The theme of her piece is it “costs nothing to leave our trees as they are.” She likely isn’t counting the billions of dollars our country has spent fighting fires on tinderbox forests, nor the loss of lives, homes and communities, wildlife and habitat, air and water resources and other values we’ve lost due to passive forest management over the decades that logging has been largely non-existent on federal lands.
We have already lost a lot, and we stand to lose a lot more if the singer is successful.
King shares the rigid, anti-forestry and anti-people ideology that we do not belong in the forests at all. This ideology peddles an apocalyptic fear that our country is logging its last remaining forests, even though we have more trees than we did 100 years ago.
In fact, on many western landscapes, we have overstocked stands with more trees than the forests can support. This thinking also rejects Indigenous knowledge and experience that comes from thousands of years of managing fuels and maintaining forest health.
Where’s the outrage, political organization and calls for action from activists and celebrities when old growth forests are wiped out in a matter of days from severe wildfires? This is happening every year on our national forests.
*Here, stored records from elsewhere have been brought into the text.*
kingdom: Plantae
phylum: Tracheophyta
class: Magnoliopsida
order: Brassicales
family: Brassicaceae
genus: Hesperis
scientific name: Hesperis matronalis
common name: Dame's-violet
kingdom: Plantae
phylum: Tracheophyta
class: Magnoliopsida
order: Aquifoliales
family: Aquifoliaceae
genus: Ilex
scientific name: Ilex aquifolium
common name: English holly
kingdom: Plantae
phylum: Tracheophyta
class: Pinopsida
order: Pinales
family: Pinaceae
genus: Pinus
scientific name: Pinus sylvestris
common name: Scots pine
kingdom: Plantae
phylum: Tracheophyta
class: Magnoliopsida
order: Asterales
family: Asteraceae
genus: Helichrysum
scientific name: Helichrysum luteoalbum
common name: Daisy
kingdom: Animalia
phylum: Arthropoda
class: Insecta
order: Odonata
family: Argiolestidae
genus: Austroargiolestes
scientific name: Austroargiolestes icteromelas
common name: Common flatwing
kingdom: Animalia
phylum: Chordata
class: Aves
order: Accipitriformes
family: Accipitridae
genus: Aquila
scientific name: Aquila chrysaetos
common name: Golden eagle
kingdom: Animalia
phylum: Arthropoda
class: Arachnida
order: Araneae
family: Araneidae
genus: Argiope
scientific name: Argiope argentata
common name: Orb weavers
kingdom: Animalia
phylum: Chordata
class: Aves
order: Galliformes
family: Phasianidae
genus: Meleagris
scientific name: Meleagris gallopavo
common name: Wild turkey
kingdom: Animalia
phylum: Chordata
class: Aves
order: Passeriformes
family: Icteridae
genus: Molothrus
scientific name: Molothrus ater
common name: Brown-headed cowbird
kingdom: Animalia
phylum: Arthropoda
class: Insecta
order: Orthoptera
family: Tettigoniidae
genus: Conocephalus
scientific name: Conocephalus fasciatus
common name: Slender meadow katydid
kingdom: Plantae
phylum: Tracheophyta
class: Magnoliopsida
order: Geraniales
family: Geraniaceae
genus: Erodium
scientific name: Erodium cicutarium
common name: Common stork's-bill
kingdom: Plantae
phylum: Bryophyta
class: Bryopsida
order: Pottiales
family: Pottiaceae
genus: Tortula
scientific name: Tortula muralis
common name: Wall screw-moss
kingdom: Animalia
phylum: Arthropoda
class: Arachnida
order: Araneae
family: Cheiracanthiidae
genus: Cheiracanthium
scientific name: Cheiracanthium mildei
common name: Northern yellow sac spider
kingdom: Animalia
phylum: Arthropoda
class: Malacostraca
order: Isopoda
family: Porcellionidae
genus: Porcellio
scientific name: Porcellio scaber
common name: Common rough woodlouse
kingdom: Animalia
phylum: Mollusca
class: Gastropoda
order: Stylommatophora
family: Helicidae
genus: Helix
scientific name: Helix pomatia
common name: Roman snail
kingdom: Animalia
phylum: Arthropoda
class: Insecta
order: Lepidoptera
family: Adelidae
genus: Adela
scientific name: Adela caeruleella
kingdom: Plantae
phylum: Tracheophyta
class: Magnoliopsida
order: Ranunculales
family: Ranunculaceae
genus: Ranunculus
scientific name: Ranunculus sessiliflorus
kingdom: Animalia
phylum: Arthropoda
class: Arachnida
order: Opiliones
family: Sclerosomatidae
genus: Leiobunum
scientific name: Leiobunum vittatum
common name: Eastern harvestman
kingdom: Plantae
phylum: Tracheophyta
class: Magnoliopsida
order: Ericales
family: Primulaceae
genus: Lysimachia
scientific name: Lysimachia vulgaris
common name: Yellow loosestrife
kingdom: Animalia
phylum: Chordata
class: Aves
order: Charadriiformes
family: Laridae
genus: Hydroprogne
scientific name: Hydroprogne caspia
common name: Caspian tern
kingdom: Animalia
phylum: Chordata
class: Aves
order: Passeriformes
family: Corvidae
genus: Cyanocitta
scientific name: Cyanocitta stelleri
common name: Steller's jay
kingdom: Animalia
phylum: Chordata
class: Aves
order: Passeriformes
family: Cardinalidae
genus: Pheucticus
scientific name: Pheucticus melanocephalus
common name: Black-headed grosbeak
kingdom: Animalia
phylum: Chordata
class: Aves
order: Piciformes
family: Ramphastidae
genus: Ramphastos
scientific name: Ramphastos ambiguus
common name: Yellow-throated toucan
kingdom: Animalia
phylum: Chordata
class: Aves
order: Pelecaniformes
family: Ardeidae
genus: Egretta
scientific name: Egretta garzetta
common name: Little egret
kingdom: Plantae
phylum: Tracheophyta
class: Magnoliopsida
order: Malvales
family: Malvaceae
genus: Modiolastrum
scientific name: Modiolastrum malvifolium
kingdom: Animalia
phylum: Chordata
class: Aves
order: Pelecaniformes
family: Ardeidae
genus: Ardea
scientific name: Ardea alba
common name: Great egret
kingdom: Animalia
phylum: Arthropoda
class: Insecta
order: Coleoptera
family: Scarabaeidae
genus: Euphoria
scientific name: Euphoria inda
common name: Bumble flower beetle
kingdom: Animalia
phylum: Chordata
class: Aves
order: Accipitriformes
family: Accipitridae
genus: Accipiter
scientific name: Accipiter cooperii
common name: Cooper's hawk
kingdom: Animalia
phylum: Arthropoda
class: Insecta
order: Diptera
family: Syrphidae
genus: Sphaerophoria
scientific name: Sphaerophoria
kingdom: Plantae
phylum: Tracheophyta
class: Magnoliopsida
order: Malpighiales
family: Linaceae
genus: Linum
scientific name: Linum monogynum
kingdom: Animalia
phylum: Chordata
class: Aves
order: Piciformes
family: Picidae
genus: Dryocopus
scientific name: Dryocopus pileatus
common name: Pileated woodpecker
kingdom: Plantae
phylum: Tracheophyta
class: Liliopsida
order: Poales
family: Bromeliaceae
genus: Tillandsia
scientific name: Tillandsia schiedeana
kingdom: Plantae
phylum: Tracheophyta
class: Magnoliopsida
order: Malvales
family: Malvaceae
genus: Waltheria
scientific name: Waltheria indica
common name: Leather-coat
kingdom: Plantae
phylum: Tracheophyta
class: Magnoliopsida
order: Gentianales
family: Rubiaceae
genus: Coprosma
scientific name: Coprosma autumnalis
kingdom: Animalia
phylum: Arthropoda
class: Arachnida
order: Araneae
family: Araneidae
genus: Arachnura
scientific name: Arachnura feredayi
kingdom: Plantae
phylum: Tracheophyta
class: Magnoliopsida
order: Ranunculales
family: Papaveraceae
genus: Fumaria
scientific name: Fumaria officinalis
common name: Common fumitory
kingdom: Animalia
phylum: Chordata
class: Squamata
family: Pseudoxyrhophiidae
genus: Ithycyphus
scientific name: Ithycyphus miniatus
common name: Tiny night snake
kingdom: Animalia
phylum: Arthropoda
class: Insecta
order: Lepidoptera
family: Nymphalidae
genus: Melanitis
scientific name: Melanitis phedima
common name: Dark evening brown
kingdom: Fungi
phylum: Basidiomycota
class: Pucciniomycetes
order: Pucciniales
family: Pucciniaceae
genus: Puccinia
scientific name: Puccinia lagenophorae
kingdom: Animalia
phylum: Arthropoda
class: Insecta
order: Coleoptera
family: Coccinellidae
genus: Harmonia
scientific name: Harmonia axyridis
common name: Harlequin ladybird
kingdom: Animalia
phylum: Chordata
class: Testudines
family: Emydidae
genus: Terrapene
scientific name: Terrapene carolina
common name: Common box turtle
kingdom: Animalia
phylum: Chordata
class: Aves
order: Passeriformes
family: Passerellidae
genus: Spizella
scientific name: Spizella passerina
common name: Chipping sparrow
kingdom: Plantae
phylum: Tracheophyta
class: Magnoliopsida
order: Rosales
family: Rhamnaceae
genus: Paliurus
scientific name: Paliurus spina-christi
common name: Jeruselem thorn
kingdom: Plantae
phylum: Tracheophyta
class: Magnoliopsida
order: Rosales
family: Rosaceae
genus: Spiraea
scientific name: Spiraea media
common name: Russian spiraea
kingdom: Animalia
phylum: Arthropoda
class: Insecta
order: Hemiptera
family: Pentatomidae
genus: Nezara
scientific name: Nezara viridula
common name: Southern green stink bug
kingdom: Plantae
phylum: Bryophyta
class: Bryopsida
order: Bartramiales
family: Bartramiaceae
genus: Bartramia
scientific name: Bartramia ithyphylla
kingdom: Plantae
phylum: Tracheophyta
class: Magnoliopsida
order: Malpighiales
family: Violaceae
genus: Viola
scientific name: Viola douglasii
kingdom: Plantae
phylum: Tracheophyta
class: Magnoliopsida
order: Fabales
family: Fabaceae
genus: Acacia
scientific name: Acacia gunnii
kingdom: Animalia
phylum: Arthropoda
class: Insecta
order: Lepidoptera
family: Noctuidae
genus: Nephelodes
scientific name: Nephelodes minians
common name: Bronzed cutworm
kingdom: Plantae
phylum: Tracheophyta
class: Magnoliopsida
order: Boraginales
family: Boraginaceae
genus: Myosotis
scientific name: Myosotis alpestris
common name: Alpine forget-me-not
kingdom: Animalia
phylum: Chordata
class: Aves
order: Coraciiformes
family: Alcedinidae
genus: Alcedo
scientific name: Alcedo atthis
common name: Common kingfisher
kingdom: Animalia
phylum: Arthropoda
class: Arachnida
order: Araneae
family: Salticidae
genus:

Most federal lands are already off-limits to logging or have restrictions that make proactive, science-based forest management infeasible. Since the adoption of the Clinton-era Roadless Rule, 37 million acres of national forests have burned, destroying forests and communities while emitting billions of tons of carbon dioxide and other greenhouse gasses into the atmosphere.
In national parks and designated wilderness areas, the federal government is prohibited by law from sustainably harvesting and replanting trees. According to U.S. Forest Service-Forest Inventory and Analysis data, lands set aside from active forest management – such as parks and wilderness – serve as a carbon source because trees are dying at faster rates than they are growing.
In fact a recent U.N. report pointed out that at least 10 World Heritage forests – the places with the highest formal environmental protections on the planet – are net sources of carbon pollution. This includes the iconic Yosemite National Park, where the situation is so bad land managers have turned to logging to help clear the excess fuel and protect its scenic beauty.
Our federal forests are choked with overgrowth and dead and dying trees, reducing their ability to sequester and store carbon. Throughout the West, scientists are telling us we must reduce tree densities down to sustainable levels to make forests more resilient to fire and climate change impacts.
Commercial logging is a tool that helps accomplish that work, while providing wood products that store carbon and require less fossil fuels to make than steel and concrete. Much of our western forest infrastructure depends on timber harvests from federal lands. Ending commercial logging on national forests would decimate this infrastructure, resulting in the loss of sawmills, small family-owned logging companies and other small businesses- further shredding the social-economic fabric of our rural communities that was first torn in the aftermath of the Spotted Owl crisis.
Despite living in a wooden home, King prefers we switch to more energy-intensive building materials, or that we outsource our wood products to places like Russia and other countries that don’t share our commitment to sustainability, science or advanced forest practices.
Ending commercial logging on national forests would come at a heavy cost to Americans. We’ve tried Ms. King’s solution of forest non-management. It hasn’t worked.